Gas Spat Earns Praise for Putin at Home

APPrime Minister Vladimir Putin and German Chancellor Angela Merkel speaking to reporters in Berlin on Friday.
Prime Minister Vladimir Putin's standoff with Ukraine over gas supplies may have angered European Union leaders and denied heat to millions, but at home it's winning him plaudits.

In turning off gas supplies to Ukraine and Europe, Putin showed Russians that he is in charge as a recession looms and that the West must treat him as a key player in global energy. He also is pushing for higher long-term revenue for Gazprom.

"The more they criticize Putin abroad and the more they fight with Russia, the greater his political weight grows," said Mikhail Delyagin, an economic adviser to former Prime Minister Mikhail Kasyanov and director of the Institute for Globalization Studies in Moscow.

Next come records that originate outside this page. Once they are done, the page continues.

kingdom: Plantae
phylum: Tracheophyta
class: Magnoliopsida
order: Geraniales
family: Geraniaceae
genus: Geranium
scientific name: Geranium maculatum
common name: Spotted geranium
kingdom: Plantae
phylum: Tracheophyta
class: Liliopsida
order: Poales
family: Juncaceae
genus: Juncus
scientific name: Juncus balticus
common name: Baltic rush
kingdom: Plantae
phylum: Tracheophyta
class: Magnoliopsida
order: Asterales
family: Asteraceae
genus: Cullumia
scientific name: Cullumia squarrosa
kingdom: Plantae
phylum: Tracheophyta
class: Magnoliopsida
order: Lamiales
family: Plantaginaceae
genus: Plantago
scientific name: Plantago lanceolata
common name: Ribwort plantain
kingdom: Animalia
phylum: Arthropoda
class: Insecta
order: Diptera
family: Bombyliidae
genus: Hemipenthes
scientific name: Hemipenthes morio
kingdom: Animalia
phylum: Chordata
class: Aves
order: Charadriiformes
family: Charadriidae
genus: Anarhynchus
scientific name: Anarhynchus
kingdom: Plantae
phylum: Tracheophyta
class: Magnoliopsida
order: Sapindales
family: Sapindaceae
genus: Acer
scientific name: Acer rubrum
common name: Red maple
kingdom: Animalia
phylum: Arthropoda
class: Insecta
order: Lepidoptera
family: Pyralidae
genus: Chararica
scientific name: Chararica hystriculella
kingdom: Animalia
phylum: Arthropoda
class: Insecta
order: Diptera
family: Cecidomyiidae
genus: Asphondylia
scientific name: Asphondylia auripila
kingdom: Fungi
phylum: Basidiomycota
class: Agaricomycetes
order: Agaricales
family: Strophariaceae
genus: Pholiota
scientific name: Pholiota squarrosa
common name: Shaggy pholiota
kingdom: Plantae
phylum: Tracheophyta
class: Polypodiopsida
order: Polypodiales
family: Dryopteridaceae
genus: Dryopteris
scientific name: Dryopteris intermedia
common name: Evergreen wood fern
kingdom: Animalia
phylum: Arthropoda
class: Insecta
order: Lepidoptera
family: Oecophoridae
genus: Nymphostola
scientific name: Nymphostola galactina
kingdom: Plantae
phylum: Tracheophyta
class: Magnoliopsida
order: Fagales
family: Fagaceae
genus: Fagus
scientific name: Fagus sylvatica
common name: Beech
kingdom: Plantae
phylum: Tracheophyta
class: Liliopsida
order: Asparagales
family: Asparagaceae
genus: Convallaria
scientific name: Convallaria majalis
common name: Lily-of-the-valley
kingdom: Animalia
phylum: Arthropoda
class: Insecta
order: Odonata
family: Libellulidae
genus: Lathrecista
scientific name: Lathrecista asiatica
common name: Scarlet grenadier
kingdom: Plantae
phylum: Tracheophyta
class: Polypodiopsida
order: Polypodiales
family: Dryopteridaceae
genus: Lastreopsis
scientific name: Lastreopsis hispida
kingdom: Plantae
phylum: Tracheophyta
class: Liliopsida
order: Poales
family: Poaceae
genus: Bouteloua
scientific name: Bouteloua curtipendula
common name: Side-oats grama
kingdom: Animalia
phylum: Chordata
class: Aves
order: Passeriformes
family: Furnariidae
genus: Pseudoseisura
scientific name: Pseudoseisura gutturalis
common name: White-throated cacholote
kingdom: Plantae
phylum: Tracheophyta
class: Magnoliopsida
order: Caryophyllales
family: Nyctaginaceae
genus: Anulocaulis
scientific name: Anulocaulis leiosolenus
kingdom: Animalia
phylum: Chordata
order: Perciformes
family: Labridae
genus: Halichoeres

The stalemate has left parts of Eastern Europe without fuel during sub-freezing temperatures, and state-controlled media coverage of it has spotlighted Putin, 56, more than President Dmitry Medvedev, his chosen successor when he stepped down in May.

As Putin was shown pacing Gazprom's headquarters Tuesday on Vesti-24, Medvedev hosted a Kremlin banquet to honor parents with large families.

Putin's approval rating was 83 percent in an October poll published by the Levada Center and almost 90 percent in September after Russia trounced Georgia in a five-day war condemned by the EU and the United States. No polls have been released since the gas crisis began earlier this month.

"There is also a personal side to all this, as with the war with Georgia," said Yulia Latynina, a political commentator on Ekho Moskvy radio. "What we are seeing now is a war with [Ukrainian President Viktor] Yushchenko."